Le cadre et l'enjeu
Le réseau Bitcoin a franchi une nouvelle étape technique : l'arrivée du bloc 961 632 a déclenché la fenêtre de signalement du BIP 110, la proposition visant à limiter l'enregistrement de données non financières dans la blockchain. Mais ce qui aurait dû être un signal fort des mineurs a tourné à la démonstration d'un désaccord marqué : le soutien déclaré des fermes de minage reste inférieur à 3 %, loin des 55 % requis pour une activation par la majorité des mineurs.
Comprendre la mécanique : signalement vs activation
Il est essentiel de distinguer deux étapes souvent confondues. L'ouverture de la fenêtre de signalement signifie que les mineurs doivent désormais indiquer s'ils approuvent la modification proposée. Cela ne signifie pas que le BIP est activé. Pour franchir l'étape d'activation via la voie minière, la proposition aurait besoin d'une majorité substantielle — ici fixée à 55 % — qui n'apparaît pas.
La voie alternative : User-Activated Soft Fork (UASF)
Face à l'absence de soutien minier, les promoteurs du BIP 110 misent sur un UASF. Concrètement, cela signifie que les opérateurs de nœuds peuvent mettre à jour leurs clients pour appliquer la règle indépendamment de l'opinion dominante des mineurs. Un nœud mis à jour rejettera alors les blocs qui ne respectent pas la condition additionnelle imposée par le BIP 110, même si ces blocs sont produits par des mineurs majoritaires.
- Conséquence technique : si un nombre significatif de nœuds applique le BIP 110 alors que les mineurs ne le signalent pas, le réseau risque une fourche (fork) : deux règles de validation qui divergent.
- Conséquence opérationnelle : fragmentation potentielle des échanges, de la réconciliation des transactions et des services custodiaux qui doivent décider quelle chaîne suivre.
- Conséquence politique : renforcement du débat sur qui, dans l'écosystème Bitcoin, détient réellement le pouvoir — la puissance de calcul ou le logiciel des nœuds.
Les chiffres disponibles
Les chiffres relevés au moment du franchissement du bloc sont clairs : le soutien des mineurs a rarement dépassé 2,5 % pendant la période de signalement. Le seuil d'activation prévu par la proposition reste fixé à 55 %, une marge que l'on peut considérer comme inaccessible dans le court terme donné les données actuelles.
| Élément | Valeur |
|---|---|
| Bloc d'ouverture de la fenêtre | 961 632 |
| Soutien minier observé | < 3 % (rarement > 2,5 %) |
| Seuil d'activation prévu | 55 % |
Scénarios plausibles et incertitudes
À ce stade, plusieurs trajectoires restent ouvertes, chacune comportant des risques différents :
- Si les mineurs demeurent hostiles ou indifférents, l'activation par mineurs paraît improbable et le débat se déplacera vers les opérateurs de nœuds.

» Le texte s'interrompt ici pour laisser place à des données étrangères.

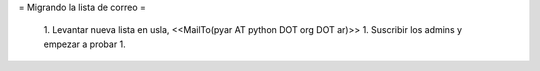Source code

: = Migrando la lista de correo =

 1. Levantar nueva lista en usla, <<MailTo(pyar AT python DOT org DOT ar)>>
 1. Suscribir los admins y empezar a probar
 1. 
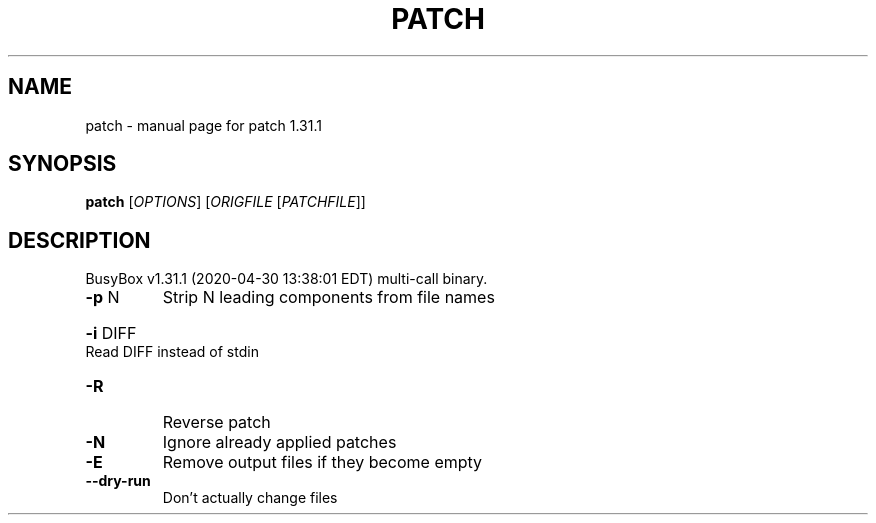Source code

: .\" DO NOT MODIFY THIS FILE!  It was generated by help2man 1.47.8.
.TH PATCH "1" "April 2020" "Fidelix 1.0" "User Commands"
.SH NAME
patch \- manual page for patch 1.31.1
.SH SYNOPSIS
.B patch
[\fI\,OPTIONS\/\fR] [\fI\,ORIGFILE \/\fR[\fI\,PATCHFILE\/\fR]]
.SH DESCRIPTION
BusyBox v1.31.1 (2020\-04\-30 13:38:01 EDT) multi\-call binary.
.TP
\fB\-p\fR N
Strip N leading components from file names
.HP
\fB\-i\fR DIFF Read DIFF instead of stdin
.TP
\fB\-R\fR
Reverse patch
.TP
\fB\-N\fR
Ignore already applied patches
.TP
\fB\-E\fR
Remove output files if they become empty
.TP
\fB\-\-dry\-run\fR
Don't actually change files
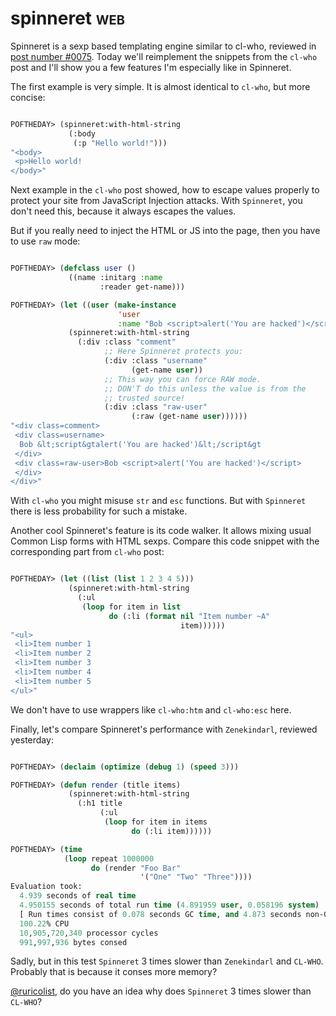 * spinneret :web:
:PROPERTIES:
:Documentation: :)
:Docstrings: :)
:Tests:    :)
:Examples: :)
:RepositoryActivity: :)
:CI:       :(
:END:

Spinneret is a sexp based templating engine similar to cl-who, reviewed
in [[https://40ants.com/lisp-project-of-the-day/2020/05/0075-cl-who.html][post number #0075]]. Today we'll reimplement the snippets from the
~cl-who~ post and I'll show you a few features I'm especially like in
Spinneret.

The first example is very simple. It is almost identical to ~cl-who~, but more
concise:

#+begin_src lisp

POFTHEDAY> (spinneret:with-html-string
             (:body
              (:p "Hello world!")))
"<body>
 <p>Hello world!
</body>"

#+end_src

Next example in the ~cl-who~ post showed, how to escape values properly
to protect your site from JavaScript Injection attacks. With ~Spinneret~,
you don't need this, because it always escapes the values.

But if you really need to inject the HTML or JS into the page, then you
have to use ~raw~ mode:

#+begin_src lisp

POFTHEDAY> (defclass user ()
             ((name :initarg :name
                    :reader get-name)))

POFTHEDAY> (let ((user (make-instance
                        'user
                        :name "Bob <script>alert('You are hacked')</script>")))
             (spinneret:with-html-string
               (:div :class "comment"
                     ;; Here Spinneret protects you:
                     (:div :class "username"
                           (get-name user))
                     ;; This way you can force RAW mode.
                     ;; DON'T do this unless the value is from the
                     ;; trusted source!
                     (:div :class "raw-user"
                           (:raw (get-name user))))))
"<div class=comment>
 <div class=username>
  Bob &lt;script&gtalert('You are hacked')&lt;/script&gt
 </div>
 <div class=raw-user>Bob <script>alert('You are hacked')</script>
 </div>
</div>"

#+end_src

With ~cl-who~ you might misuse ~str~ and ~esc~ functions. But with ~Spinneret~
there is less probability for such a mistake.

Another cool Spinneret's feature is its code walker. It allows mixing
usual Common Lisp forms with HTML sexps. Compare this code snippet with
the corresponding part from ~cl-who~ post:

#+begin_src lisp

POFTHEDAY> (let ((list (list 1 2 3 4 5)))
             (spinneret:with-html-string
               (:ul
                (loop for item in list
                      do (:li (format nil "Item number ~A"
                                      item))))))
"<ul>
 <li>Item number 1
 <li>Item number 2
 <li>Item number 3
 <li>Item number 4
 <li>Item number 5
</ul>"

#+end_src

We don't have to use wrappers like ~cl-who:htm~ and ~cl-who:esc~ here.

Finally, let's compare Spinneret's performance with ~Zenekindarl~,
reviewed yesterday:

#+begin_src lisp

POFTHEDAY> (declaim (optimize (debug 1) (speed 3)))

POFTHEDAY> (defun render (title items)
             (spinneret:with-html-string
               (:h1 title
                    (:ul
                     (loop for item in items
                           do (:li item))))))

POFTHEDAY> (time
            (loop repeat 1000000
                  do (render "Foo Bar"
                             '("One" "Two" "Three"))))
Evaluation took:
  4.939 seconds of real time
  4.950155 seconds of total run time (4.891959 user, 0.058196 system)
  [ Run times consist of 0.078 seconds GC time, and 4.873 seconds non-GC time. ]
  100.22% CPU
  10,905,720,340 processor cycles
  991,997,936 bytes consed
  
#+end_src

Sadly, but in this test ~Spinneret~ 3 times slower than ~Zenekindarl~ and
~CL-WHO~. Probably that is because it conses more memory?

[[https://twitter.com/ruricolist][@ruricolist]], do you have an idea why does ~Spinneret~ 3 times slower than
~CL-WHO~?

- Si un nombre significatif d'opérateurs de nœuds adopte le BIP 110 alors que la majorité minière refuse de signaler, un UASF pourrait provoquer une scission temporaire ou durable du protocole.
- Une troisième voie possible est la négociation : modifications du texte ou compromis techniques susceptibles d'accroître l'adhésion sans recourir à un UASF, mais cela suppose une capacité d'entente dont la communauté a parfois manqué.
Pourquoi cela nous concerne
Au-delà de la technique, le cas BIP 110 est un révélateur du mode de gouvernance de Bitcoin. Il met en lumière la tension entre puissance de calcul et règles logicielles : qui décide des règles qui régissent l'argent numérique ? Pour les institutions, les services de garde et les utilisateurs, une scission serait synonyme d'incertitude juridique, opérationnelle et financière.
Reste que, pour l'instant, l'ouverture de la fenêtre de signalement ne constitue pas une activation. Le calendrier pratique et l'issue finale dépendront des prochains jours et semaines : inscriptions de signal, déploiement de mises à jour de nœuds, et réactions des acteurs économiques. La communauté suit de près, car le choix entre une activation minière et un UASF est aussi un choix sur la nature même du consensus dans Bitcoin.